RRN: Do you think there is a literary boom in rural areas?
MS: Yes, I think there's a time shift, a paradigm shift. Many people are tired of the life and ways of working imposed on us by the system, and it's normal for these questions to arise. But there have always been periods when rural literature has been written about. For me, it's important to ask ourselves who has written, from what place, what gender, what social class. It's great to see all the new voices writing from our rural environments.

RRN: Do you believe in the so-called neorurality?
MS:
For me, it's not so much about the people who come to live from the city to the countryside, but about the people in the villages who don't have the option to choose whether they want to stay or leave. What we need to talk about is having decent living conditions in the villages. Because the pandemic brings people to the city who have the means, who have the money, and who have a job in the city that allows them to do so. And that's great and opens up many opportunities. But the point is being able to stay if you want to stay because you have decent living conditions in the village, and being able to leave if you want to leave, but not conditioned by a lack of development in your locality. My mother couldn't decide and at 12 years old, she dropped out of school to pick olives. In 2020, many young people are forced to leave their village.

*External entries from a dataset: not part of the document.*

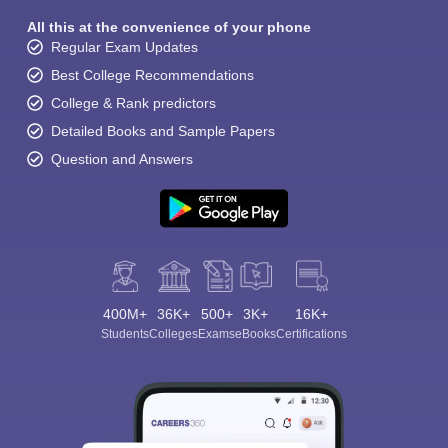
All this at the convenience of your phone
Regular Exam Updates
Best College Recommendations
College & Rank predictors
Detailed Books and Sample Papers
Question and Answers
400M+
36K+
500+
3K+
16K+
Students
Colleges
Exams
eBooks
Certifications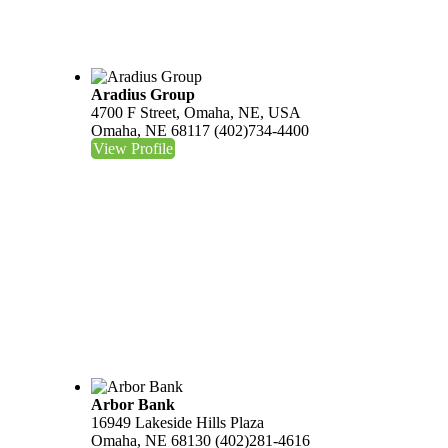
Aradius Group
4700 F Street, Omaha, NE, USA
Omaha, NE 68117
(402)734-4400
View Profile
Arbor Bank
16949 Lakeside Hills Plaza
Omaha, NE 68130
(402)281-4616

RRN: Do you think the pandemic has changed perceptions of the rural world and its inhabitants? Do you think there could be a shift from the urban to the rural world, or a greater symbiosis between the two?
MS: Yes. Almáciga was closed before the pandemic, and because of all this, I felt the need to write a kind of epilogue. The pandemic has been a kind of "pachakutik" for modern societies. This tremor that is shaking us comes from accumulated energy from the past that needs to be released for new possibilities to emerge. It's necessary to shake up the past and feel fragile enough to question whether we like where we come from and where we want to go. The pandemic has recreated village life in city neighborhoods. And it has made many people realize that the city life imposed on us is often not made for sharing... and be careful, these rhythms are also occurring in many of our towns. As they say in Basque: "good neighbor, good friend. Before the distant relative, there is the neighbor" ("auzo ona, adiskide ona, urrutiko parientia baino, beinago auzoa"). The path lies in the transfer and sharing of both worlds. In bringing a lot of the city to the towns, and in bringing village life to the cities. In sharing, in abandoning prejudices and stereotypes, in coming together, in seeking a common language.